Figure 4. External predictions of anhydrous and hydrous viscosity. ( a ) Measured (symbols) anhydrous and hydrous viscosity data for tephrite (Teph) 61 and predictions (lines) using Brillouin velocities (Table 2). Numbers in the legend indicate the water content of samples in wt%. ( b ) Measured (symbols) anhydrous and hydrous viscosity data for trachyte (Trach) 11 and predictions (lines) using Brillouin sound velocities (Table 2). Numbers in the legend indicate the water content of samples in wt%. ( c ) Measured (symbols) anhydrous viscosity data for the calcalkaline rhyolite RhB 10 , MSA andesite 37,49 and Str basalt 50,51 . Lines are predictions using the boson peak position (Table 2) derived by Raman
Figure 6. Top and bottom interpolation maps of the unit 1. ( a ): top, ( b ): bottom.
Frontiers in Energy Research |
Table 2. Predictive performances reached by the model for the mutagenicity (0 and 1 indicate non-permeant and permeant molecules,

==============================

## TRY IT
Reproduce every line of the data exactly as it was written.

## ANSWER SECTION
Figure 4. External predictions of anhydrous and hydrous viscosity. ( a ) Measured (symbols) anhydrous and hydrous viscosity data for tephrite (Teph) 61 and predictions (lines) using Brillouin velocities (Table 2). Numbers in the legend indicate the water content of samples in wt%. ( b ) Measured (symbols) anhydrous and hydrous viscosity data for trachyte (Trach) 11 and predictions (lines) using Brillouin sound velocities (Table 2). Numbers in the legend indicate the water content of samples in wt%. ( c ) Measured (symbols) anhydrous viscosity data for the calcalkaline rhyolite RhB 10 , MSA andesite 37,49 and Str basalt 50,51 . Lines are predictions using the boson peak position (Table 2) derived by Raman
Figure 6. Top and bottom interpolation maps of the unit 1. ( a ): top, ( b ): bottom.
Frontiers in Energy Research |
Table 2. Predictive performances reached by the model for the mutagenicity (0 and 1 indicate non-permeant and permeant molecules,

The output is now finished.